Yes, you'll have easy access to convenient shopping and delectable dining. But you won't encounter noisy crowds, tangled traffic, or huge high-rise hotels. And we're pretty sure you won't miss them.
Still, make no mistake, these three charming towns offer more than just peace and privacy. Their beautiful beaches provide pristine white sand, sparkling blue water, balmy breezes, and breathtaking vistas, both ocean-side and sound-side. Plus, they're famous for all kinds of watersports, from kayaking to kiteboarding, windsurfing to parasailing... and, of course, phenomenal fishing.
Rodanthe (Population 261)
The largest of the towns is Rodanthe (pronounced Ro-DAN-thee). Jutting out far out into the ocean, it's the easternmost point in all of North Carolina. And, with the Atlantic on one side and Pamlico Sound on the other, it's a magnet for water enthusiasts.

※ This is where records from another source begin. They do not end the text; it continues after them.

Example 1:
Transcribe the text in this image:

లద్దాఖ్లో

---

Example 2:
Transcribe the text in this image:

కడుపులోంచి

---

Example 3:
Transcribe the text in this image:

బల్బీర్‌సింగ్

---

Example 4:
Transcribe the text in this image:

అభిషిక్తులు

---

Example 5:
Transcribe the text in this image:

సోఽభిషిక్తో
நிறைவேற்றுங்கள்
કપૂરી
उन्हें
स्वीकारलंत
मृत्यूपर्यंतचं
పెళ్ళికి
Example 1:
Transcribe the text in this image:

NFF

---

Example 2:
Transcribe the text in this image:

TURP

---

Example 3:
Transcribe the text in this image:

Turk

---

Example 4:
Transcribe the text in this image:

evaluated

Come explore family-friendly attractions such as:
- The Chicamacomico Life-Saving Station at 23645 NC Highway 12. First built in 1874 to house the brave surfmen who risked their lives to rescue storm-tossed sailors, it later became one of the foundations for the US Coast Guard. Today you can take a self-guided tour of the station's five exhibit buildings, where you'll discover everything from a famous surfboat involved in a daring WWI rescue to an authentic surfmen's cook house, restored 1907 lodging house, lookout tower, and more. Visit anytime Monday through Friday, April through November, between 10 a.m. and 5 p.m. You'll agree that the whole fascinating experience is well worth the modest admission charge.

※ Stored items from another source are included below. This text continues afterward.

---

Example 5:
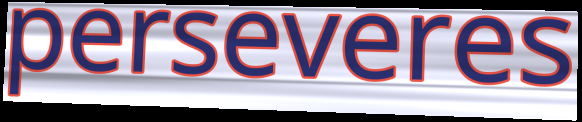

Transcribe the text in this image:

perseveres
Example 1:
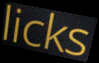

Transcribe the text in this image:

licks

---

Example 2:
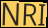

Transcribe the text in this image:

NRI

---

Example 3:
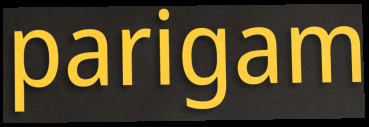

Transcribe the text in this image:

parigam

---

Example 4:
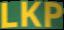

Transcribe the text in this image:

LKP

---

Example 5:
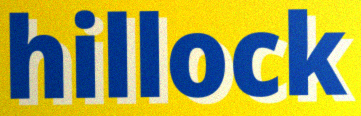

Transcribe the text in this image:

hillock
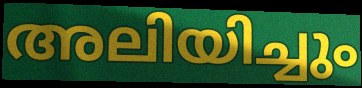
അലിയിച്ചും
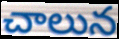
చాలున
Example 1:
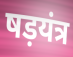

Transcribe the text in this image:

षड़यंत्र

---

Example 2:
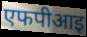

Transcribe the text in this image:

एफपीआइ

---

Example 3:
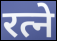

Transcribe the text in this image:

रत्ने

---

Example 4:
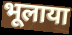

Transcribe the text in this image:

भूलाया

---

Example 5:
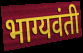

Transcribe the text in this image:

भाग्यवंती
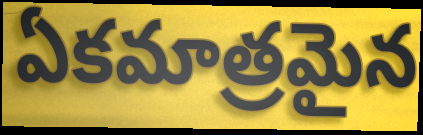
ఏకమాత్రమైన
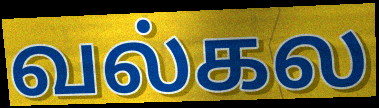
வல்கல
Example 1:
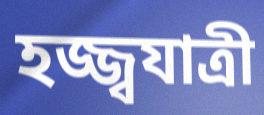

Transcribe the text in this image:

হজ্জ্বযাত্রী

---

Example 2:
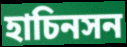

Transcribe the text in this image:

হাচিনসন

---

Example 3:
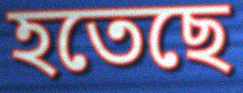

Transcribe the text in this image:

হতেছে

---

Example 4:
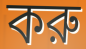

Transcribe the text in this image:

করু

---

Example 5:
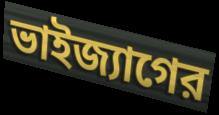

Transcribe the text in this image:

ভাইজ্যাগের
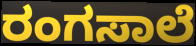
ರಂಗಸಾಲೆ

- Rodanthe Pier at2451 Atlantic Drive. Famous for world-class fishing, this legendary pier extends a full 700 feet out into the ocean. Depending on the season, you and your family can reel in choice gamefish like mackerel, mullet, croaker, spot, drum, cobia, and more. No license is required, but modest fishing fees apply: $12 per day for ages 11 and up, $7 for children 10 and under, $15 for live-bait fishing (pin rigging), and $2 for sightseeing only. Stop in at the Pier House to stock up on bait, tackle, snacks, and drinks. If you wish, you can also rent or purchase your rods and reels here.
- Radikal Kite & Jetski at 24202 NC Highway 12, open April through October. Never tried kiteboarding or jet-skiing? Come here for hands-on lessons, customized to your needs. Radikal provides all the gear you'll need, from wet suits and water booties to helmets, kites, and skis. Already a seasoned watersports enthusiast? Visit Radikal to rent jet skis, surf boards, stand-up paddleboards, and more.
Waves (Population 134)
At just under half a square mile, Waves is the smallest of the Chicamacomico Tri-Villages. But it's surprisingly big on family fun and adventure. Crisscrossed by cooling breezes and bordered by beautiful waves, it offers endless opportunities for wind-powered watersports.

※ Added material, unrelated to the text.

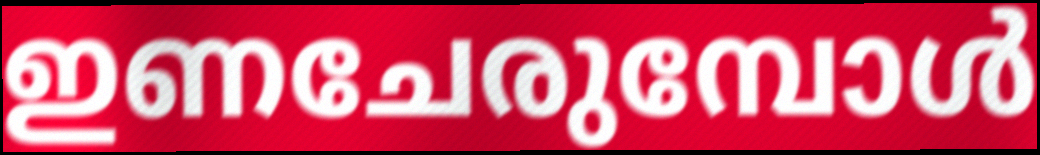
ഇണചേരുമ്പോൾ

Come to Kitty Hawk Kites at Mile Post 40, 24502, Highway 12 - the world's largest hang-gliding school - to learn how to soar above sea and sand for airborne thrills and awesome bird's-eye views. You can also take kiteboarding lessons, rent and purchase watersports gear, and shop for gifts and apparel.
Salvo (Population 229)
Nestled at the far southern end of the Tri-Villages, Salvo boasts public-access beachfront on both sides, with pounding surf to the east and serene sound waters to the west. Visit Salvo Beach and the Salvo Day Use Area to enjoy sunning, surfing, swimming, boating, birding, or just strolling by the shore. Plus, be sure to drop by the Pea Island Art Gallery (27766 NC Highway 12), where the works of more than 100 gifted local artists are on display year 'round.
The Tri-Villages Are Just the Beginning
You'll discover a world of adventure in the NC Outer banks. Pack your bags, gather your family, and head off to our magical coast.